Winemaking: One of my most significant changes has been the way we address mouthfeel and the use of malolactic fermentation to achieve balance. We now address each individual barrel rather than the whole lot the same way. That means we taste each barrel through fermentation and aging and dial in whether we will not conduct malolactic fermentation at all, or to arrest the fermentation part way through or to complete the secondary fermentation. We find this gives us the most complex and balanced wines. We are constantly asking the barrels ” what do you want to be?

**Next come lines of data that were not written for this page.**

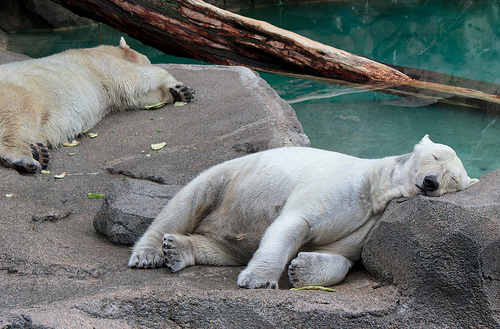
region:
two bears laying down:
[38, 3, 470, 303]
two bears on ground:
[10, 32, 462, 304]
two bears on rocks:
[35, 29, 485, 324]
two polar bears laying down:
[15, 9, 479, 314]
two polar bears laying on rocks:
[1, 25, 478, 317]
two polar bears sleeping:
[24, 15, 466, 303]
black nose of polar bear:
[415, 172, 445, 196]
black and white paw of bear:
[157, 232, 191, 273]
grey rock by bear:
[322, 176, 492, 327]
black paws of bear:
[144, 81, 196, 125]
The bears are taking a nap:
[16, 13, 491, 304]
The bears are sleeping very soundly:
[10, 38, 495, 325]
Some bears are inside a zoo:
[2, 23, 497, 313]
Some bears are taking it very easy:
[5, 27, 490, 327]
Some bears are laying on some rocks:
[10, 20, 480, 316]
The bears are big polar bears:
[6, 32, 486, 322]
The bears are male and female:
[11, 28, 494, 309]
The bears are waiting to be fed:
[6, 7, 482, 320]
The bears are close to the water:
[23, 32, 468, 322]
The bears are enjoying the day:
[14, 37, 479, 304]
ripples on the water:
[291, 78, 353, 118]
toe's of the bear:
[35, 138, 56, 183]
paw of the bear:
[284, 238, 344, 297]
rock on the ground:
[86, 165, 179, 268]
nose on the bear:
[416, 172, 443, 198]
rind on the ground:
[140, 130, 172, 163]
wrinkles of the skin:
[354, 165, 406, 210]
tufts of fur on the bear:
[176, 153, 291, 251]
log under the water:
[386, 63, 498, 126]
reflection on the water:
[353, 85, 450, 112]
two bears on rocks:
[0, 18, 470, 326]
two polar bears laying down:
[1, 15, 476, 327]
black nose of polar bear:
[415, 172, 440, 194]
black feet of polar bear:
[7, 141, 59, 181]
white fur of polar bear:
[284, 156, 355, 211]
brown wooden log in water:
[120, 22, 420, 94]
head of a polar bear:
[406, 124, 476, 199]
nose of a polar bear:
[420, 174, 445, 192]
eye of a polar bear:
[425, 142, 447, 164]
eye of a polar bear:
[446, 170, 471, 190]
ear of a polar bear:
[413, 122, 445, 148]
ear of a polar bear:
[465, 167, 489, 195]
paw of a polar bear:
[273, 225, 384, 307]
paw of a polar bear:
[228, 265, 290, 298]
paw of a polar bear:
[155, 222, 192, 289]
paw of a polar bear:
[125, 237, 176, 273]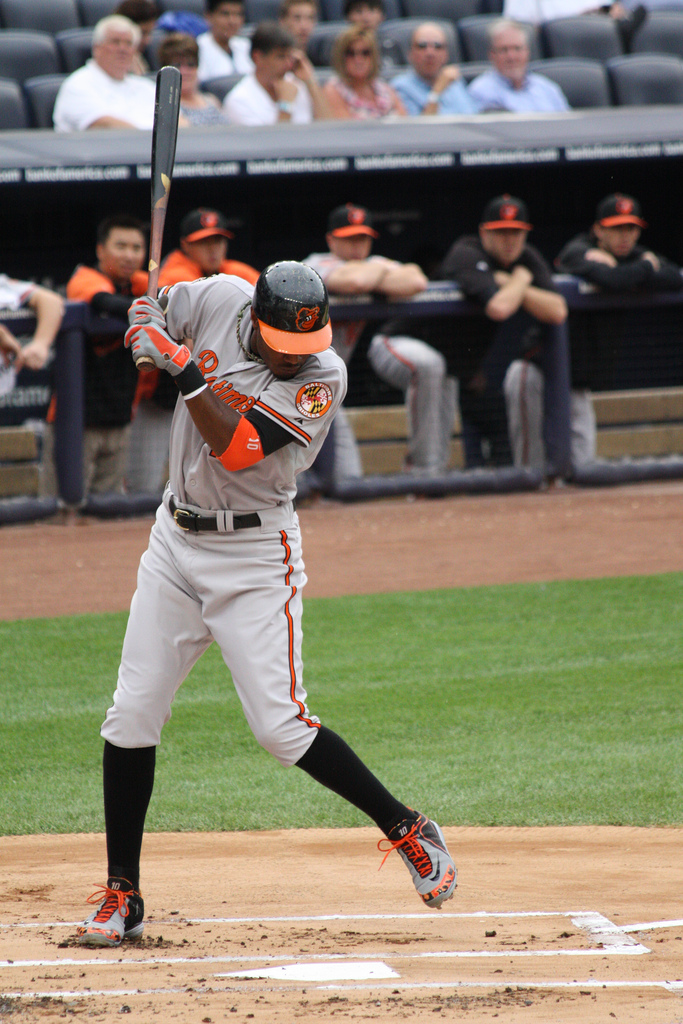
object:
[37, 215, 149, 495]
player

Why Chard? We are very passionate about the variety. One of the draws to Willamette Valley Vineyards was the rich history with Dijon Clones of Chardonnay. We have this amazing planting of chardonnay at our main Estate Vineyard, grown on Geneva Double Curtain trellis (which has these beautiful waterfall pendulous style of growing the vine canes) that produces amazing fruit and wine that just gets me so excited each season watching it grow, ripen and develop in the cellar. We also have original 1973 plantings from Oregon Wine Pioneer, Bill Fuller of Tualatin Vineyards of the Draper Clone of chardonnay he brought up from California. Now, with warmer seasons each year, these clones perform exceptionally well.

Ideal Vintage: I’ve been raving about the 2018 vintage. This was a 1 in 100 vintage years in the Willamette, with no risk of rain during harvest and beautiful ripening weather.

Consumer Takeaway: I’m actually surprised it hasn’t connected more broadly with the consumer yet, but that is maybe because until recently there just weren’t that many acres dedicated to chardonnay in the Willamette Valley. I’m glad that has changed. One of the most regular comments I get when I’m on the road sharing our wines is, “I don’t like buttery and oaky chardonnays.” Willamette Valley chardonnays tend to be the complete opposite; fresh, textural, lively and captivating. It is fun to change people’s opinion of the varietal.